Author’s note: This article is guaranteed to be free of any discussion related to the City of Lakewood’s Rental Inspection Program. Yes, RIP-free means you can read The Suburban Times without worrying about brain fade.
While it may not be obvious — as a prominent City of Lakewood intellectual; advisor to our Lakewood City Council, even if City Council never takes my advice; and internationally known political commentator — I have a certain responsibility to share my opinions. It is my destiny to help with my readers’ presidential voting decisions. Trump or Clinton? That is the question.
A few days ago many of us watched the presidential debate. In my opinion it was a grandstanding, sound bite, mud slinging and reality TV display.
There was a strong component of rudeness, pettiness and ignorance. The debate included ample negativity. It left many feeling like voting, not for their favorite candidate, but the candidate that turned their stomach the least.
I wish to clear the confusing political fog by providing you with a crystal clear rationale for making your choice.
For Trump followers he appears to be an ideal candidate based on his business experience and leadership skills. If elected, I predict Trump will bring a certain respectability and confidence to men throughout this great country. Once I discovered a new positive leadership quality only possessed by Donald Trump, I immediately felt compelled to bring it to your attention.
If elected, Mr. Trump, for the first time in tonsorial history, will have the power to lead our country and other NATO nations towards embracing the comb-over hairstyle, the bun, and dreadlocks, bringing all three dapper looks to a never before achieved height of popularity.
There you have it; Donald Trump for president.
Hillary Clinton running as the Democratic presidential candidate is next. If I may say so myself, my astute political analysis leads me to conclude that the most solid reason to vote for Hillary Clinton is her obvious power, influence and global impact in the US and around the world.
I am not talking about her having formerly served eight years as our First Lady with President Bill Clinton & Gennifer Flowers in the White House. Nor am I referring to her service as United States Secretary of State. Senator from New York? No, that’s not it. How about her efforts to establish a national health care plan? As Trump would say, “Wrong, wrong, wrong.” Then there is her ground-breaking headline-garnering foray into the high-tech world of secret emailing. “Wrong, wrong, wrong.”
What I am talking about is Hillary Clinton’s proven leadership style as demonstrated by her single-handed revival of a woman’s 1920s masculine clothing innovation. Hillary Clinton continues to shore up the popularity of the pantsuit.

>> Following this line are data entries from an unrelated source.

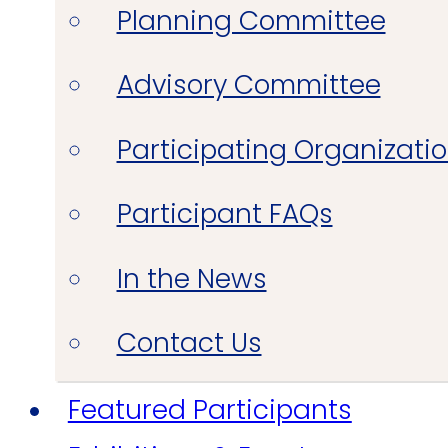
Planning Committee
Advisory Committee
Participating Organizati
Participant FAQs
In the News
Contact Us
Featured Participants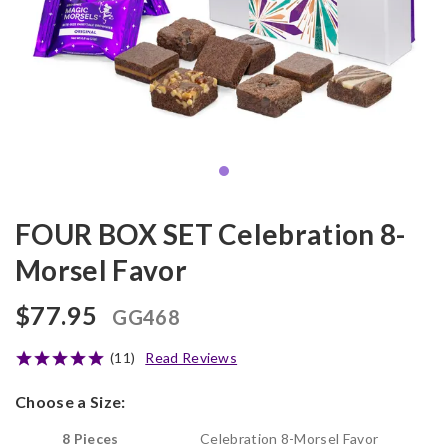
FOUR BOX SET Celebration 8-
Morsel Favor
$77.95
GG468
(11)
Read Reviews
Choose a Size:
8 Pieces
Celebration 8-Morsel Favor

Donald Trump is well known for wearing his blood-red power tie. Clinton out-powers Trump and blasts him off the debate stage with her all red power pantsuit.
Everyone is feeling heightened frustration as we approach our presidential election. It is my sincere hope that my behind the scenes, never talked about candidate qualifications will help calm your nerves, reduce frustration and aid you in casting your vote for president.
On November 8, 2016, if you cannot decide on Trump or Clinton, consider capitalizing on your write-in candidate privilege by voting Joseph Boyle for President***.
***Write-in candidate qualifications: Joseph Boyle is currently not under investigation, has never faced federal prison time, has never declared bankruptcy and to date, has not involved himself with any eternal triangle mistress-wife problems. Additionally, write-in candidate Joseph Boyle does not wear red power ties, nor does he wear red pantsuits. Candidate Boyle served as a patrol boy in grade school and was the president of his college business fraternity with the gavel to prove it.
Greg Horn says
I’ve been thinking my vote would go to the least bad candidate.
As Harry Truman used to say, neither of them are worth a warm bucket if spit. Well, he didn’t really say spit, that’s just what the press reported because they couldn’t report what he really said.
Just when I was thinking there wasn’t a person running for president that was deserving of my vote, you come along. Who will your VP be? Joe, you’ve got my vote!
Jim H. says
You should add to your qualifications the fact that a Pierce County official declared you to be a national and international asset to mankind. You have my support.